Probably a lot of people here disagree with this feeling. But my take is that if setting up all the AI infrastructure and onboarding to my code is going to take this amount of effort, then I might as well code the damn thing myself which is what I'm getting paid to (and enjoy doing anyway)
A lot of the style stuff you can write once and reuse. I started splitting mine into overall and project specific files for this reason
Universal has stuff I always want (use uv instead of pip etc) while the other describes what tech choice for this project
Perhaps. But keep in mind that the setup work is typically mostly delegated to LLMs as well.

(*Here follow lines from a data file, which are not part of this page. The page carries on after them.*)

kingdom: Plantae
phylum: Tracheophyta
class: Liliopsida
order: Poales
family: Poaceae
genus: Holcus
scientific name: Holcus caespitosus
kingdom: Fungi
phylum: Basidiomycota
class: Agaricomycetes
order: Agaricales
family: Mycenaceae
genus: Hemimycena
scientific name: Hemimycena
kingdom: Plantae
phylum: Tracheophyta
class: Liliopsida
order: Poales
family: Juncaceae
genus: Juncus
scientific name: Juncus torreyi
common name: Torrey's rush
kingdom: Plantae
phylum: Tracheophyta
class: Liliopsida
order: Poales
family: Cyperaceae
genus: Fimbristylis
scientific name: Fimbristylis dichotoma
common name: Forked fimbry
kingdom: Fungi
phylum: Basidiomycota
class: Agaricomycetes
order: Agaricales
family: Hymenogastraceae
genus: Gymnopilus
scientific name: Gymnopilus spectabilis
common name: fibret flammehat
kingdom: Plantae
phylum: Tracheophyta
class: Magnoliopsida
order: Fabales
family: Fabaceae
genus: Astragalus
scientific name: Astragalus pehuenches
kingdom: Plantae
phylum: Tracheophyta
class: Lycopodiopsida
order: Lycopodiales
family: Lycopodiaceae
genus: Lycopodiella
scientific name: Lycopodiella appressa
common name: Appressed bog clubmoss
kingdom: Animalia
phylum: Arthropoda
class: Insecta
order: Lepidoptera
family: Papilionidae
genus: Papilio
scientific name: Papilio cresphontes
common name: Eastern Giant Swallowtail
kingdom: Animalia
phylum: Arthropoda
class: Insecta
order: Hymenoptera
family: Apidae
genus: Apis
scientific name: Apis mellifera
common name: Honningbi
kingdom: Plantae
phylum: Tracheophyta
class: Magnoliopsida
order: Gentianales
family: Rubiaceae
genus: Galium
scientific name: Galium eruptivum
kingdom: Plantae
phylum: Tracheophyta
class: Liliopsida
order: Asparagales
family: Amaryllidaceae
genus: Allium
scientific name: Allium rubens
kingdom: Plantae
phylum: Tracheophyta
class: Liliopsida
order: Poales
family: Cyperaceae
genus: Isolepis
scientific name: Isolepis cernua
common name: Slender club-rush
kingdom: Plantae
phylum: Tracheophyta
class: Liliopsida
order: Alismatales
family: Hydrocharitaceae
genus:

It really doesn't take that much effort. Like any tool, people can over-optimise on the setup rather than just use it.
Whether it's setting up AI infrastructure or configuring Emacs/vim/VSCode, the important distinction to make is if the cost has to be paid continually, or if it's a one time/intermittent cost. If I had to configure my shell/git aliases every time I booted my computer, I wouldn't use them, but seeing as how they're saved in config files, they're pretty heavily customized by this point.
Don't use AI if you don't want to, but "it takes too much effort to set up" is an excuse printf debuggers use to avoid setting up a debugger. Which is a whole other debate though.
I strongly disagree with the author not using /init. It takes a minute to run and Claude provides surprisingly good results.
The effort described in the article is maybe a couple hours of work.
I understand the "enjoy doing anyway" part and it resonates, but not using AI is simply less productive.